What the task requires –
Which of the lines below mention the word "rect"? Pull each one out.

(Items listed in a dataset)

___

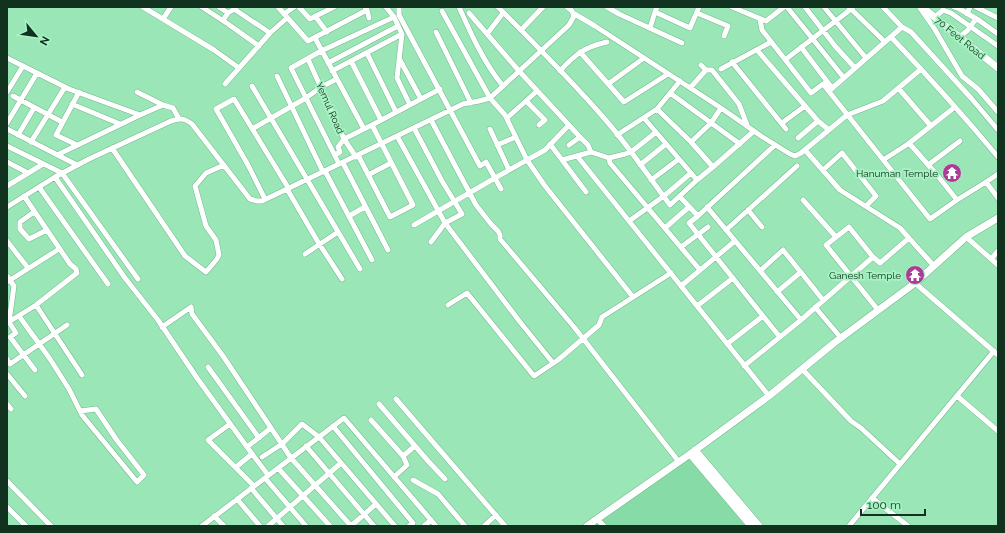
<svg xmlns="http://www.w3.org/2000/svg" width="1005" height="533" font-family="Raleway,sans-serif">
<style>
.built{fill:#87dba7}
.lines{fill:none;stroke-linecap:round;stroke-linejoin:round}
.street-casing{stroke:#6fb98b;stroke-width:6}
.secondary-casing{stroke:#6fb98b;stroke-width:8}
.street{stroke:#fff;stroke-width:5}
.secondary{stroke:#fff;stroke-width:7}
.labels{text-anchor:middle;dominant-baseline:central;stroke-width:3.5;stroke-linejoin:round;paint-order:stroke}
.street-label{font-size:10px;fill:#123220;stroke:#a7f3c3}
.poi-label{font-size:10px;fill:#123220;stroke:#a7f3c3;text-anchor:end}
</style>
<rect width="100%" height="100%" fill="#9be6b6"/>
<!-- built -->
<path class="built" d="M692,452L757,526H587Z"/>
<g class="lines">
<!-- street casing -->
<g class="street-casing">
<path id="street" d="M143,7L214,50L239,68
M202,7L228,24L259,46
M219,7L228,13
M278,7L308,41L367,10
M299,7L310,19L334,7
M365,7L367,10L369,18
M386,7L394,17L402,34L397,78L410,105
M399,7V15L480,166L486,162L501,189
M459,7C471,34 484,63 503,86
M498,7C534,43 570,79 603,117C628,145 648,176 670,205L697,180L713,167L754,131
M607,7L619,14L682,43
M657,7L655,12L690,28L699,7
M732,7L766,21L784,7
M787,7L844,78
M805,7L835,46L855,68
M824,7L866,58
M849,7L885,42
M954,7L958,8L980,21L998,34
M976,7L998,18
M920,8L934,28L962,76L978,89L998,112
M442,11L490,98L505,115L527,160L545,186L633,297
M469,13L519,71L580,137L569,145
M573,13L595,26L721,108L761,136L790,154L795,156L801,153L847,115L883,101L921,69
M697,13L728,26L724,36
M284,14L294,7
M967,14L970,7
M315,16L327,32
M935,17L943,10L951,13L998,46
M163,19L171,7
M760,19L762,30L811,93L823,84L930,219L957,200L937,175L909,143
M223,20L228,13L236,8
M902,27L911,32L971,98L998,130
M650,28L655,12
M521,30L543,7
M436,32L471,103
M270,33L287,18
M487,34L503,13
M891,37C928,76 964,116 998,157
M959,37L967,31L976,19
M315,38L364,129L372,125L413,205L390,217L358,155
M801,47L832,88
M757,50L818,121L798,138
M580,52L624,102L668,74
M367,53L396,112
M7,58L69,89L140,115L163,105L173,108L179,119
M308,59L344,139L356,157
M786,59L846,13L853,7
M400,60L421,99
M351,61L381,120
M732,62L786,129
M328,63L398,26
M721,69L771,42
M706,70H712L739,104L747,125
M332,71L402,34
M560,71C575,54 585,47 607,42
M277,76L323,172
M225,84L270,33L234,9
M608,84L644,58
M252,86L360,269
M690,88L706,70L701,65
M899,89L931,126
M829,91L902,27L883,7
M7,92L23,66
M137,92L163,105
M670,93L740,144
M13,96L62,122
M526,101L545,120L539,125
M72,104L120,124
M657,109L691,142L711,123L721,108
M507,118L537,91
M644,118L697,180
M431,120L476,205L491,224L498,231L500,235V239L574,327L679,462
M818,121L829,130
M7,123L37,73
M782,123L805,106
M372,125L440,89
M414,128L442,181L462,214L445,223L431,242
M7,129L77,165
M252,129L306,98L321,87L337,79
M490,129L509,170
M18,135L34,108
M617,135L657,109L680,81
M397,136L445,223L520,322L553,363
M580,137L588,145L591,152
M31,142L65,87
M691,142L713,167
M550,144L586,192
M77,145L56,135L79,92
M497,145L516,137
M7,146L62,173L138,279
M112,148L185,256L206,272L217,259L219,255L216,240L206,226L195,186L206,173L224,165
M805,150L840,190L900,228L934,266
M57,155L140,115
M335,155L340,152L338,147L344,139L364,129
M577,156L769,396
M609,158L610,163L700,270
M562,160L591,152L609,158L625,154L631,152L655,133
M883,160L908,144L955,107
M7,162L28,173
M343,163L388,250
M339,164L291,68L321,51L394,17
M640,165L666,144
M928,165L960,141
M823,170L842,153L876,196L866,206
M325,171L372,260
M998,174L986,182L998,198
M368,175L391,163
M55,177L125,278L158,320L197,378L247,447
M651,180L679,159
M7,186L43,164
M39,187L108,284
M287,189L318,242L342,279
M680,197L698,216L775,145
M265,199L248,165L216,109L234,99L289,189
M803,200L836,237
M957,200L986,182
M7,207L55,177L89,159L171,121C181,118 184,118 192,124L250,199L257,201H262L339,164L463,104L479,101L490,98L569,25L574,16L572,11L567,7
M707,207L801,320
M748,210L762,227
M34,212L20,222V229L29,239L47,230
M349,216L365,207
M698,216L689,223L779,336
M629,221L664,196L691,173
M414,225L495,178L545,150L569,125
M665,228L689,207
M726,230L797,166
M966,237L998,265
M7,241L28,268
M681,247L708,227
M305,254L338,232
M873,257L849,227L826,245L878,310
M991,259L998,251
M760,271L783,250L823,300
M7,276L14,286L9,322L16,333L10,337L35,370
M7,282L59,249
M915,283L998,355
M681,286L735,241
M777,292L801,272
M36,305L82,375
M448,305L467,293L534,376L558,360L599,325L602,317L671,273
M697,306L733,278
M815,307L841,338
M19,316L50,359L69,389L82,415L137,482L144,475L116,439L96,409L80,411
M7,323L36,305L77,273L76,269L70,264L24,196
M162,327L191,307L192,314L223,356L291,458L351,526L376,504
M727,344L763,316
M7,359L10,364L67,325
M744,366L801,320L873,257L880,263L909,238
M208,367L259,438
M802,369L851,421L861,428L900,464
M7,374L25,396
M957,396L998,431
M396,399L505,526
M7,404L11,409
M379,404L428,461L445,479
M371,420L403,456L407,465L394,477
M230,424L208,440L254,486
M333,426L413,523L409,526
M306,446L374,526
M403,456L415,446
M262,457L282,444L302,424L319,437L395,526
M236,467L252,454
M278,468L330,526
M268,475L247,447L271,428
M265,478L306,526
M413,480L438,494L465,526
M7,481L51,526
M251,488L283,526
M872,498L908,526
M237,499L260,526
M7,507L26,526
M214,516L224,526
M597,519L604,526
M202,526L344,418L436,526
M268,526L341,463
M424,526L431,520
M484,526L496,515
M849,526L994,351"/>
</g>
<!-- secondary casing -->
<g class="secondary-casing">
<path id="secondary" d="M922,7L998,68
M695,450L759,526
M690,454L751,526
M587,526L690,454L769,396L834,343L915,283L966,237L998,218"/>
</g>
<!-- street -->
<use href="#street" class="street"/>
<!-- secondary -->
<use href="#secondary" class="secondary"/>
</g>
<!-- icons -->
<defs>
<g id="temple-disc" transform="scale(1)"><circle r="9.5" fill="#ad3c98" stroke="#a7f3c3"/><path d="M0-6L5-2H3V0L6.5 2.5H4V6H1.5V3h-3V6H-4V2.5H-6.5L-3 0V-2H-5Z" fill="#fff"/></g>
</defs>
<g fill-rule="evenodd">
<use href="#temple-disc" x="952" y="173"/>
<use href="#temple-disc" x="915" y="275"/>
</g>
<g class="labels">
<!-- street labels -->
<g class="street-label">
<text transform="translate(960 38) rotate(39)">70 Feet Road</text>
<text transform="translate(330 108) rotate(66)">Yemul Road</text>
</g>
<!-- poi labels -->
<g class="poi-label">
<text x="938" y="173">Hanuman Temple</text>
<text x="901" y="275">Ganesh Temple</text>
</g>
</g>
<!-- border -->
<rect width="1005" height="533" fill="none" stroke="#123220" stroke-width="16"/>
<!-- north arrow -->
<g transform="translate(36 36) rotate(119)" stroke="#a7f3c3" stroke-width="3" paint-order="stroke">
<path d="M0-3L7 15L0 10L-7 15Z" fill="#123220"/>
<text y="-6" font-size="11" font-weight="bold" text-anchor="middle" fill="#123220">N</text>
</g>
<!-- scale -->
<path d="M861 509v6h64v-6" fill="none" stroke="#123220" stroke-width="2"/>
<text x="867" y="509" font-size="12" fill="#123220" stroke="#a7f3c3" stroke-width="3" paint-order="stroke">100 m</text>
</svg>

___

Response –
<rect width="100%" height="100%" fill="#9be6b6"/>
<rect width="1005" height="533" fill="none" stroke="#123220" stroke-width="16"/>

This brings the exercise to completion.